#### [Work task]
Please give the text of the records below as a JSON list of strings, one string per line, with blank lines left out. Leave the pictures out of the answer.
####
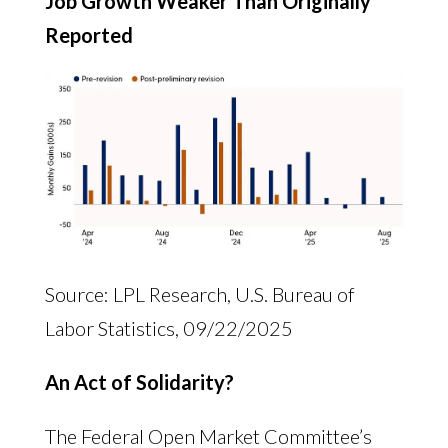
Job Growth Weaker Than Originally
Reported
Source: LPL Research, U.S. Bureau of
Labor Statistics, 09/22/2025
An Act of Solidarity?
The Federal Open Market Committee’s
####
#### [Answer]
[
  "Job Growth Weaker Than Originally",
  "Reported",
  "Source: LPL Research, U.S. Bureau of",
  "Labor Statistics, 09/22/2025",
  "An Act of Solidarity?",
  "The Federal Open Market Committee’s"
]